DATA FOR THIS TASK

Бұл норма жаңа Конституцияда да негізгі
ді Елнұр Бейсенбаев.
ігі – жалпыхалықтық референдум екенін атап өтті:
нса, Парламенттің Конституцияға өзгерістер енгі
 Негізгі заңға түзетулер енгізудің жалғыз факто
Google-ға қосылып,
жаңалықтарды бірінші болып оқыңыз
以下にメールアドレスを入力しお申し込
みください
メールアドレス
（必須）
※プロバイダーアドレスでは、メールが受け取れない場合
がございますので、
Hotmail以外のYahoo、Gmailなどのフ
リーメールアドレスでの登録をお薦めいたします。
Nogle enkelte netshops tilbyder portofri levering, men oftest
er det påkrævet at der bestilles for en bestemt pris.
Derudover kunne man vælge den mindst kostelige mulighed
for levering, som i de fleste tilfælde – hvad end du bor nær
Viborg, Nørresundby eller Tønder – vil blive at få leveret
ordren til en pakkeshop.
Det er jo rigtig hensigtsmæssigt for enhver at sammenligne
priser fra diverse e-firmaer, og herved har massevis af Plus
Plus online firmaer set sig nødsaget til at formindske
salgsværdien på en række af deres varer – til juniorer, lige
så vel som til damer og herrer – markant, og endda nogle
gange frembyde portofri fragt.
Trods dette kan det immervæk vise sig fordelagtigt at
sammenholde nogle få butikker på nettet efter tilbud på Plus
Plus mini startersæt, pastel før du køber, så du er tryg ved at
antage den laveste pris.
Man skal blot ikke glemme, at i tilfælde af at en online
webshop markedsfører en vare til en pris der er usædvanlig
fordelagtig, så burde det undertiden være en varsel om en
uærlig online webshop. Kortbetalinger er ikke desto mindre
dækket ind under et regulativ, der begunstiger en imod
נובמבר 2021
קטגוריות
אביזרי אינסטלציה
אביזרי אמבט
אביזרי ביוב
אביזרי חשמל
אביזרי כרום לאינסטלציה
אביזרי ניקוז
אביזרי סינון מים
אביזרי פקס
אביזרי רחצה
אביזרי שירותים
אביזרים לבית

YOUR GOAL
Copy out, word for word, only the lines from the one with "אביזרי אמבט" through the last line of the material above.

EXERCISE OUTPUT
אביזרי אמבט
אביזרי ביוב
אביזרי חשמל
אביזרי כרום לאינסטלציה
אביזרי ניקוז
אביזרי סינון מים
אביזרי פקס
אביזרי רחצה
אביזרי שירותים
אביזרים לבית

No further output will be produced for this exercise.